Une prostituée travaille dans son appartement, à Madrid, le 28 avril, alors que la capitale espagnole se trouve confinée à cause du coronavirus. OSCAR DEL POZO / AFP
Il y a eu quatre cas près d’Alicante fin juillet. Puis douze, début août, dans la petite localité d’Alcazar de San Juan, au fin fond de la Castille. Des contaminations dues au Covid-19 dans un milieu qui dévoile rarement ses secrets, celui de la prostitution. Cela s’est produit dans des hôtels de passe, en théorie interdits mais largement tolérés, surtout sur les grands axes routiers. Depuis le déconfinement, fin juin, les maisons closes en Espagne ont repris leur activité comme si de rien n’était, à peine cachées derrière les enseignes lumineuses de bars, de discothèques ou d’hôtels.

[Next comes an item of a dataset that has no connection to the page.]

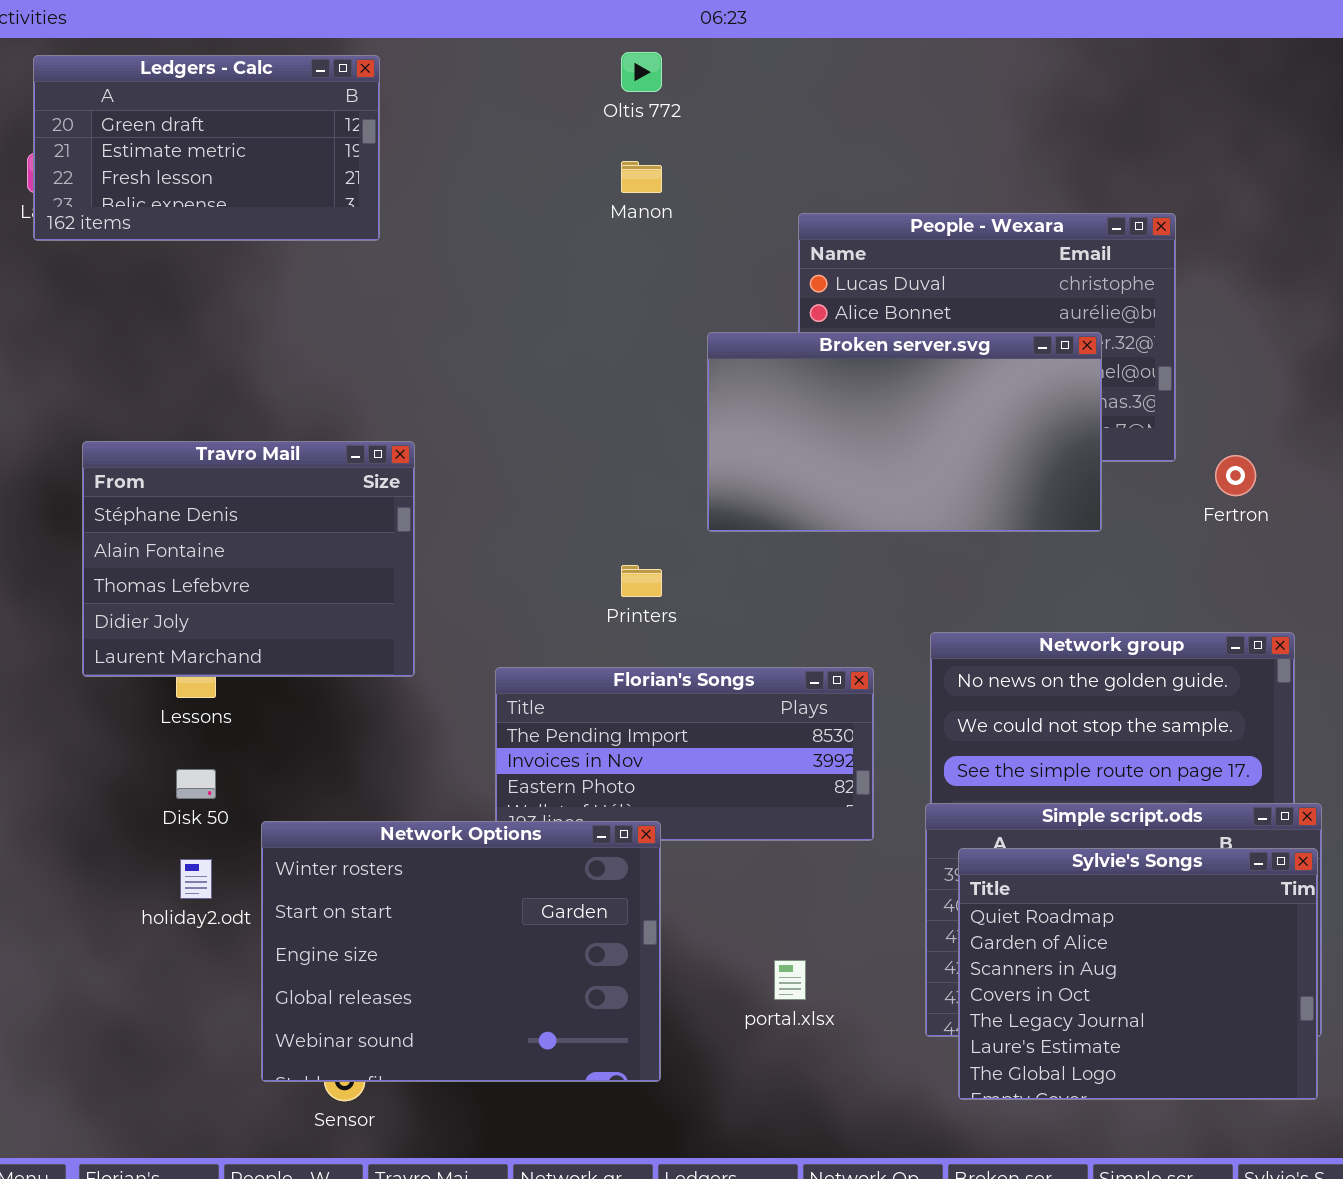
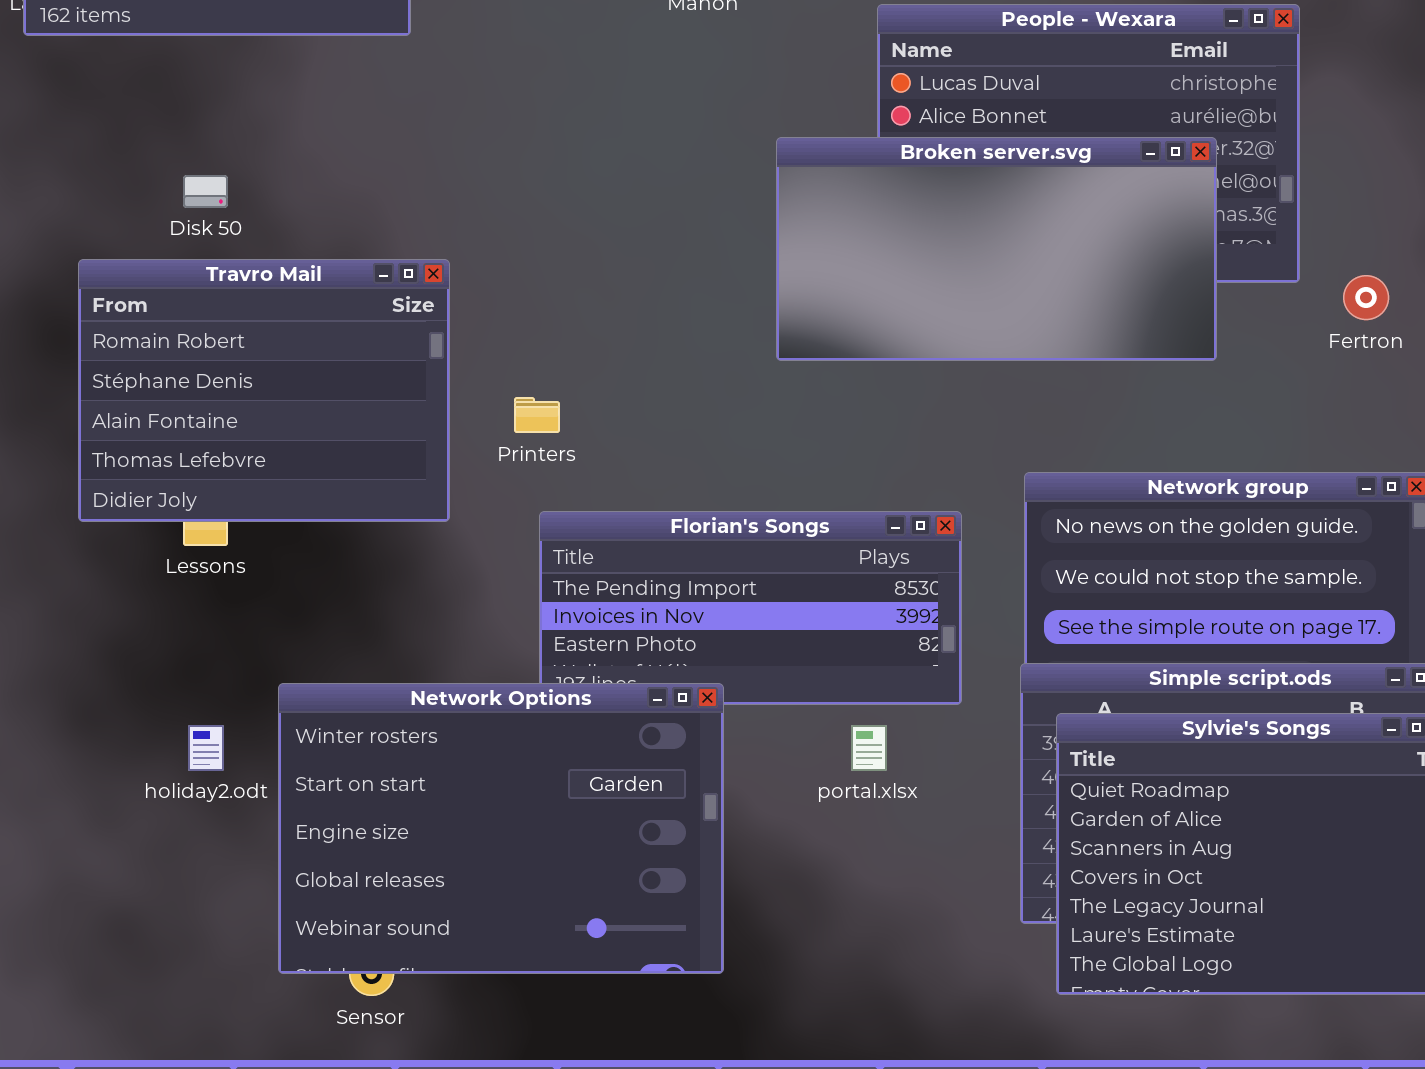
Travro Mail: [82,441,415,677] -> [78,259,450,522], scrolled up 1 row
Printers: [621,565,662,597] -> [514,397,560,433], moved
Disk 50: [176,769,216,799] -> [183,175,228,208], moved
portal.xlsx: [774,960,806,1000] -> [851,725,887,771], moved

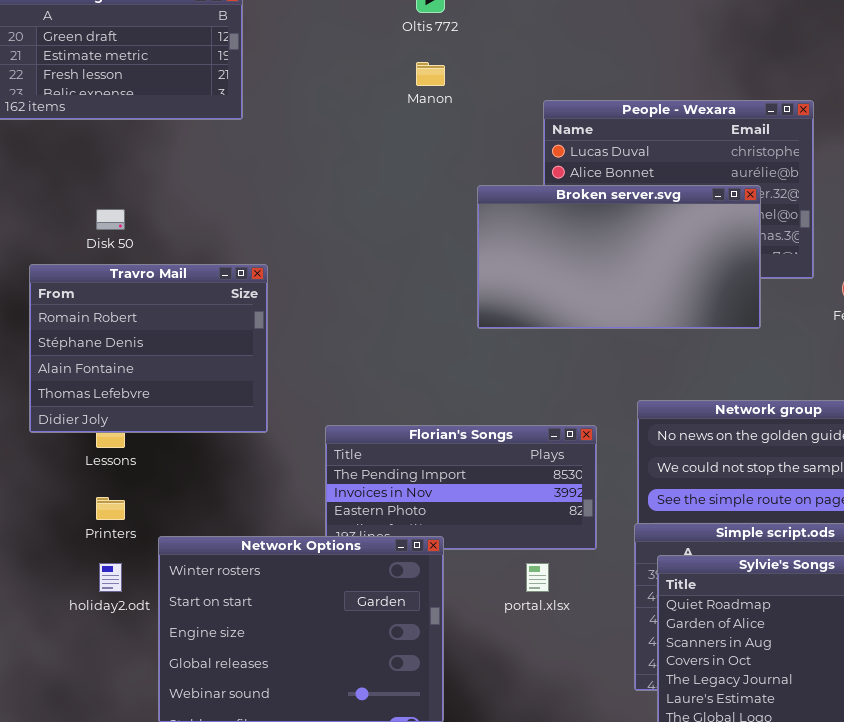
Printers: [514,397,560,433] -> [96,497,125,520], moved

« Les cas recensés [qui concernent des prostituées] en cachent bien d’autres, mais ils sont très difficiles à repérer puisque les clients ne vont pas avouer qu’ils ont attrapé le Covid dans un bordel », raconte Idoia Ugarte, infirmière et porte-parole de Médecins du monde dans la région de Castille-la Manche. Maintenant que l’Espagne essaie de restreindre sa vie nocturne pour endiguer la résurgence du coronavirus – depuis le 14 août, les discothèques, les bars de nuit et les salles de danse sont fermés −, les maisons closes sont dans le collimateur des autorités.
Cinq régions sur dix-sept ont ordonné la fermeture de ces établissements : le Pays basque, l’Estrémadure, Murcie, la Catalogne, avec ses macrobordels dans la ville frontalière de La Jonquera, et surtout Castille-la Manche, à mi-chemin entre Madrid et l’Andalousie, qui, selon les chiffres de l’Institut de la femme du gouvernement espagnol, concentre 80 % des quelque 1 200 « puticlubs » du pays.
« La prostitution s’est déplacée dans les banlieues »
De son côté, Irène Montero, la ministre espagnole de l’égalité, a demandé aux autres communautés autonomes de fermer ces clubs à hôtesses afin d’« endiguer la pandémie » et surtout de lutter contre ce genre de commerce. Pas si facile car ici la prostitution est tolérée (alors que l’exploitation sexuelle et le proxénétisme sont illégaux). Il y aurait environ 100 000 « professionnelles » qui exerceraient leur activité, essentiellement dans des appartements privés.
« Il ne suffit pas de fermer les lieux de prostitution car les proxénètes trouvent toujours le moyen de détourner les règles, il faut des mesures qui prennent en compte tous les aspects du problème », s’indigne Rocio Mora, directrice de l’Association pour la prévention, la réinsertion et l’aide à la femme prostituée.
La pandémie a fragilisé la situation, déjà précaire, de ce collectif. Pendant le confinement, nombre de prostituées ont été contraintes de travailler dans une plus grande clandestinité. « Les mafias ont continué d’opérer. Dans les villes, la prostitution s’est déplacée dans les banlieues où il y avait moins de contrôles », ajoute Mme Mora. « C’est triste. Il a fallu une pandémie pour que l’on parle à nouveau du sort de ces femmes », constate Idoia Ugarte, « et on ne l’a fait que lorsqu’on a considéré que cela pourrait être un danger pour les hommes ».